It’s not entirely free, though. To get hold of the modest-looking handset you must first sign up to a mobile phone contract starting from £12 a month, while pay-as-you-go owners have to cough up an initial £50 and then add £10 a month of credit for calls to a landline or standard mobile phone.
Calls are free provided both you and the person being called are signed up to the Skype service. You do this either by visiting the Skype website or using the handset itself, and it costs nothing. The snag comes if you want to call a nonSkype user; it’s then you are charged for the call at a rate that’s dependent on the tariff you’ve selected.
To make a Skype call, you press a button on the phone that shows a list of Skype contacts to whom you speak for free if they own the same handset or are using a computer or other Skype-enabled equipment.
The phone uses its integrated data connection to set up the Skype call. The voice signal is sent over 3 Mobile’s standard cellular network. Once it reaches the company’s main hub it is relayed to their Skype handset or pinged over the internet to the recipient’s computer. According to Jupiter Research, the telecoms analyst, about one in 10 UK consumers with an internet connection made use of Skype in the three months prior to last April. That’s a fair number of people and a figure large enough to suggest that Skype is developing a solid customer base.
The biggest drawback is that you must switch to the 3 Mobile phone network, whose signal coverage is regarded as patchier than that of rivals. Coverage has improved of late, but a Which? customer satisfaction survey published in September still rated 3 Mobile the worst of the big five UK mobile-phone networks.
The company also suffers terribly from “churn”, a term that describes footloose customers dumping one provider in favour of another. Because of this, and despite the undoubted benefits for some users, the marketing whiffs a little of desperation, wooing new customers and holding on to them to sell them 3 Mobile’s pricey music downloads or video services.
And that’s a shame, because in brief tests of this new handset we found the quality of call to a computer was decent, albeit noticeably inferior to a call between landlines and more akin to a slightly iffy mobile phone connection. In truth, all internet-based telephone services are susceptible to the vagaries of the online world.
“If you are phoning another Skype handset the call’s voice quality will be equivalent to that of a standard phone connection,” said John Yates, technical manager of Hutchinson Whampoa, 3 Mobile’s parent company. “The only difference is a slightly longer [10sec] connection time.”
So is it worth ditching your mobile phone for a Skype handset?
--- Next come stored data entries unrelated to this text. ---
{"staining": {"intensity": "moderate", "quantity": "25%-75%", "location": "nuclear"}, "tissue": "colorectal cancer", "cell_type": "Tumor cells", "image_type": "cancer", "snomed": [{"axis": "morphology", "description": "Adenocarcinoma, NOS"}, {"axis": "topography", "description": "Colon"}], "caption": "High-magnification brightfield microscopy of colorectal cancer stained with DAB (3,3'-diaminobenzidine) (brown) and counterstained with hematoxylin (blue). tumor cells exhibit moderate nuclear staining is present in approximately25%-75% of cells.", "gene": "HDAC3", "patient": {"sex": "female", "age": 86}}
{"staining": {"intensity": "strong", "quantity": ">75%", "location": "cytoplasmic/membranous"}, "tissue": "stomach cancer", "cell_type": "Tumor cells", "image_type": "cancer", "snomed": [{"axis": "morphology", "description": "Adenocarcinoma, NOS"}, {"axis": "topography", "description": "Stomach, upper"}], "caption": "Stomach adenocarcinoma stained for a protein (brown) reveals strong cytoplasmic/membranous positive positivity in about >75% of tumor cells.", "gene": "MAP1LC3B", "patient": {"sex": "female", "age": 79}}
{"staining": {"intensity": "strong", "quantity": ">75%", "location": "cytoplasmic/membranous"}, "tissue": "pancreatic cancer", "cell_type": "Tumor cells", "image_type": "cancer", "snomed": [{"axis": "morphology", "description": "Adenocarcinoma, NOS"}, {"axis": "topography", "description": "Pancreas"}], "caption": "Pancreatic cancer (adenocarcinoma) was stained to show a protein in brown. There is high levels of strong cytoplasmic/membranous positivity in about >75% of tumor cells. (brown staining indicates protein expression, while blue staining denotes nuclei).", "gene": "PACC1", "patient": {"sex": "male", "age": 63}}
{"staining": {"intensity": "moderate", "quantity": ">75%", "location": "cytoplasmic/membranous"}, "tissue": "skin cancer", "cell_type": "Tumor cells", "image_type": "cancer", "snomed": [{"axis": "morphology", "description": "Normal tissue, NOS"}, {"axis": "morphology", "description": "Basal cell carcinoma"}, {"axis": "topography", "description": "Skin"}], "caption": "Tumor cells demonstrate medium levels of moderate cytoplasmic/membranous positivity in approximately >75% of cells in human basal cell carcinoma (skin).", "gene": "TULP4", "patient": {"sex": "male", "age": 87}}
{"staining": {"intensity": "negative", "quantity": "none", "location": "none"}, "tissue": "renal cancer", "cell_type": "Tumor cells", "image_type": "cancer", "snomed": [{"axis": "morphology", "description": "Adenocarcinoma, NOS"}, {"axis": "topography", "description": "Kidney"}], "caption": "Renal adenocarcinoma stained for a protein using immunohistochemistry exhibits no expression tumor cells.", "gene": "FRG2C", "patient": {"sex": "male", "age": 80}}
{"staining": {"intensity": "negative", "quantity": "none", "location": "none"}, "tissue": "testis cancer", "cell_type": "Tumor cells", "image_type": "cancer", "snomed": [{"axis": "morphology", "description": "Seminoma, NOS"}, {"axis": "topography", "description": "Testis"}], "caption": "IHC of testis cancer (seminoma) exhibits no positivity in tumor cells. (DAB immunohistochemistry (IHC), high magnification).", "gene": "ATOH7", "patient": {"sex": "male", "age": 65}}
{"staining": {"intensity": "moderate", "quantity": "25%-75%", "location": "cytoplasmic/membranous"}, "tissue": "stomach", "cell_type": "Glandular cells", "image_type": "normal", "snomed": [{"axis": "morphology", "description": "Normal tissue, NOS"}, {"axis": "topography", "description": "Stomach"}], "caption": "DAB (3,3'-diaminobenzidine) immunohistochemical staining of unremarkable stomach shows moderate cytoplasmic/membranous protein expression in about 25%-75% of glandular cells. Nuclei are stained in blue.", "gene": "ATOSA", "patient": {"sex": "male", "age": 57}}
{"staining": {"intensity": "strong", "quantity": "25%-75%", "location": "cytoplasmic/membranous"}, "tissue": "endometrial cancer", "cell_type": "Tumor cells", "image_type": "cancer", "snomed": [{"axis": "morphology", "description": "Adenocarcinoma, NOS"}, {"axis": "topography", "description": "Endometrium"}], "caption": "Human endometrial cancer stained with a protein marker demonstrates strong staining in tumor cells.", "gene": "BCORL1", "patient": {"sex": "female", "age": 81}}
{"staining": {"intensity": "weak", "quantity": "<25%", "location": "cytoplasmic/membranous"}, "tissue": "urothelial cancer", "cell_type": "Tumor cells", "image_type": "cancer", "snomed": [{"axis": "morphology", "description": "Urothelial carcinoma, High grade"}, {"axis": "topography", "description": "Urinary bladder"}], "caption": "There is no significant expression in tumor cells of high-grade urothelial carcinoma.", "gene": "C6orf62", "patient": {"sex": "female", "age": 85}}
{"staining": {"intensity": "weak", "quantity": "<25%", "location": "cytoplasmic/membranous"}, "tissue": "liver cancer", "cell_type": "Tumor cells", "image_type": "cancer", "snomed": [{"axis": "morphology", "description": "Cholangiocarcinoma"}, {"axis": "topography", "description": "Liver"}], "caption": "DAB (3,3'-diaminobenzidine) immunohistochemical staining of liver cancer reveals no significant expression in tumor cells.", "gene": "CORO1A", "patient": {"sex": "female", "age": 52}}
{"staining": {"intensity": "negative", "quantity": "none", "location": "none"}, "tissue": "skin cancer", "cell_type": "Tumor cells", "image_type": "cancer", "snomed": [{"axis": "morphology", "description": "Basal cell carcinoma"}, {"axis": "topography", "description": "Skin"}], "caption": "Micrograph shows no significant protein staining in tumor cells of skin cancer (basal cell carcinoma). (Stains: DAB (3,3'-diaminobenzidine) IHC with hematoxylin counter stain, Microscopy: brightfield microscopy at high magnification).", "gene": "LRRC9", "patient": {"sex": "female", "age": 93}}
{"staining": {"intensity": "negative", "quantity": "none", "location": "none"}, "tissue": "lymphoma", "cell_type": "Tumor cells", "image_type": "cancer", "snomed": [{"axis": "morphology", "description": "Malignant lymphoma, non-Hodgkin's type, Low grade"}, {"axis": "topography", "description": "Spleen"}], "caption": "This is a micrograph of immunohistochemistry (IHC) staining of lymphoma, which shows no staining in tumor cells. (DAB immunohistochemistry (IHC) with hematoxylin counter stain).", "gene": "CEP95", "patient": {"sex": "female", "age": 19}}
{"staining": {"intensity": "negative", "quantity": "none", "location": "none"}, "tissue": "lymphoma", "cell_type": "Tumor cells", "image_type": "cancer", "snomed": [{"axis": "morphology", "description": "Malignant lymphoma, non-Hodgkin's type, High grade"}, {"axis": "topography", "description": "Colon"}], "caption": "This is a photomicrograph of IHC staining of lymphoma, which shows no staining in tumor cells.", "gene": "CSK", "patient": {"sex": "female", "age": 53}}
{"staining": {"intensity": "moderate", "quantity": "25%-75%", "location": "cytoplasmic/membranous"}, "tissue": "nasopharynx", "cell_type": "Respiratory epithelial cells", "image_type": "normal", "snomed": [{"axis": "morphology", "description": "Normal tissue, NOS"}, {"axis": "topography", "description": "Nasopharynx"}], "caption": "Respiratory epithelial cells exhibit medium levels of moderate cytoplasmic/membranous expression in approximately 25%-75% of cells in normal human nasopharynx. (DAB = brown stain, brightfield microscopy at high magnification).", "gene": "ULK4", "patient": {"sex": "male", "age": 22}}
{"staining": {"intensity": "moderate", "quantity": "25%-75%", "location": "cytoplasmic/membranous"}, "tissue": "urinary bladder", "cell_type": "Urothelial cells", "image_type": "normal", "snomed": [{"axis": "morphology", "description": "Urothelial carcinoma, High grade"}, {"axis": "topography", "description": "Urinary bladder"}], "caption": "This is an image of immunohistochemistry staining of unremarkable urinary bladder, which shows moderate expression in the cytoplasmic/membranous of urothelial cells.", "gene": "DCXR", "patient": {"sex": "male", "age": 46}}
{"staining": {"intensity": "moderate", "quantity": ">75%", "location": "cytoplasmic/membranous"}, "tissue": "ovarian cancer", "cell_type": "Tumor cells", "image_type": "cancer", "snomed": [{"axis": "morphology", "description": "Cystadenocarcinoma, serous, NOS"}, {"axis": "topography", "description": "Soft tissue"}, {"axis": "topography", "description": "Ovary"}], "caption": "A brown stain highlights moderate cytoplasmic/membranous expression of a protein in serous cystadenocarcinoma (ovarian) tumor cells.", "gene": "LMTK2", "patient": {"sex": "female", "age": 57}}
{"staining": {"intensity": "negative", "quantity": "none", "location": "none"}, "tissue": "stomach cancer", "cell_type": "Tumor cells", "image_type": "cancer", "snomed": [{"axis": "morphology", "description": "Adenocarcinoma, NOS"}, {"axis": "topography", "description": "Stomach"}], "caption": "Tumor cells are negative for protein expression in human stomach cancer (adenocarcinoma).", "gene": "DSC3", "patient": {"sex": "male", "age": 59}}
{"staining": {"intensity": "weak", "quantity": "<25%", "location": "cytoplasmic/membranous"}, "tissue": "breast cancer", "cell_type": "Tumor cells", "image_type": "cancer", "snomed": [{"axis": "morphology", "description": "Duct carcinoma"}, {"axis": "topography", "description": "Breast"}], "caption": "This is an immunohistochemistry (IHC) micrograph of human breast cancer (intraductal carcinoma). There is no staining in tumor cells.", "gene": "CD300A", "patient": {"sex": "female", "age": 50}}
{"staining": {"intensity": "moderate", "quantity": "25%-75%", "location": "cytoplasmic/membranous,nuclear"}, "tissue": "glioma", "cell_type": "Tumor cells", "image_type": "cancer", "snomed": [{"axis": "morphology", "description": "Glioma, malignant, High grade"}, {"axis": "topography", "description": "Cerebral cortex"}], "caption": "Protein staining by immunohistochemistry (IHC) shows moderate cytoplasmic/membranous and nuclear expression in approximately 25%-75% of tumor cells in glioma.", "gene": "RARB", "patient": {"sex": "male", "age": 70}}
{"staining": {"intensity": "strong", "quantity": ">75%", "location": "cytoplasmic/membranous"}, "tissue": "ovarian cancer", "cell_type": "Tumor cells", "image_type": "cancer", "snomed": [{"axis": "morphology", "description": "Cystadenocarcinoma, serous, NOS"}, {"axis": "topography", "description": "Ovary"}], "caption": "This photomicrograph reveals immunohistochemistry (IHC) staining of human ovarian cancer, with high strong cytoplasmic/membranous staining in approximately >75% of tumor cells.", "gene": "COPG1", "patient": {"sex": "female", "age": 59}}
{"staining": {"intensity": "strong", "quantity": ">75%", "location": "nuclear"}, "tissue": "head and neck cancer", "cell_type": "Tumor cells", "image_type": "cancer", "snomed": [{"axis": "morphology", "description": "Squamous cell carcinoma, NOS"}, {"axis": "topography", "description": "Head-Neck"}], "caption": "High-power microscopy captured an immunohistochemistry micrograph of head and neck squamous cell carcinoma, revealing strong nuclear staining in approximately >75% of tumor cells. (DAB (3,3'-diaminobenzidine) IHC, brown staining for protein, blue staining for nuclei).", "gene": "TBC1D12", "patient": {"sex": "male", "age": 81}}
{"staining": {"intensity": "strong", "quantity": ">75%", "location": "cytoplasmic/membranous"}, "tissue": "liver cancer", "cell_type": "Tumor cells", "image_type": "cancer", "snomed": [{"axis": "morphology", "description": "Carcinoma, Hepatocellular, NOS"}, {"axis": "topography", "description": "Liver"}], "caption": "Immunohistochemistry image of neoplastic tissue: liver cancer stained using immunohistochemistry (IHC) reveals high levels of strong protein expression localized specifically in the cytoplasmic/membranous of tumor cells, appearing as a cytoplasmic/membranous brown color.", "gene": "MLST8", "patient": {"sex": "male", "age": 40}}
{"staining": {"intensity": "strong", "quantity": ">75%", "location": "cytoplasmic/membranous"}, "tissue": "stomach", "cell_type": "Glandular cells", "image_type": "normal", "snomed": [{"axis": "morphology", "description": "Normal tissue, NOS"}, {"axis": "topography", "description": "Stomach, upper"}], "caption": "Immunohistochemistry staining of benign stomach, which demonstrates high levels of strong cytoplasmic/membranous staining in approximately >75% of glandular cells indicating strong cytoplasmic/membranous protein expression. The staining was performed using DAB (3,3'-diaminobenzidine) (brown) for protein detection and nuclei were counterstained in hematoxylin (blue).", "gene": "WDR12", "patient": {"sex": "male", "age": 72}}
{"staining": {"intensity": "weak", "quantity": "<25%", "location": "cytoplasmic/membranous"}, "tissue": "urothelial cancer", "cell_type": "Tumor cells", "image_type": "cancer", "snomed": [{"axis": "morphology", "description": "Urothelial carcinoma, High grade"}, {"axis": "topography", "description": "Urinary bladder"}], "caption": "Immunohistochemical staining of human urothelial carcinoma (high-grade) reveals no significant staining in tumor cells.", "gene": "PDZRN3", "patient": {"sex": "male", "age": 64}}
Many mobile phone tariffs include the offer of free calls, though usually only domestic ones, so the principal advantage of this Skype phone deal lies with the ability to hold long peak-hour chats with people in other lands.
Although the handset can call standard mobiles or landlines it doesn’t employ the cheap Skype-out service to do so, but instead works as a normal mobile phone. “This is not the full Skype experience – more ‘Skype-lite’,” warns Ian Fogg of Jupiter Research. Also keep it in mind the Skype service is already available on 3 Mobile’s premium-priced X-Series handsets, so the new set isn’t necessary, but it is cheaper and easier to use.
Yates admits: “If the Skype phone encourages people to come to us in order to use free services and they go on to try other ones, that is a good thing. The more the merrier.”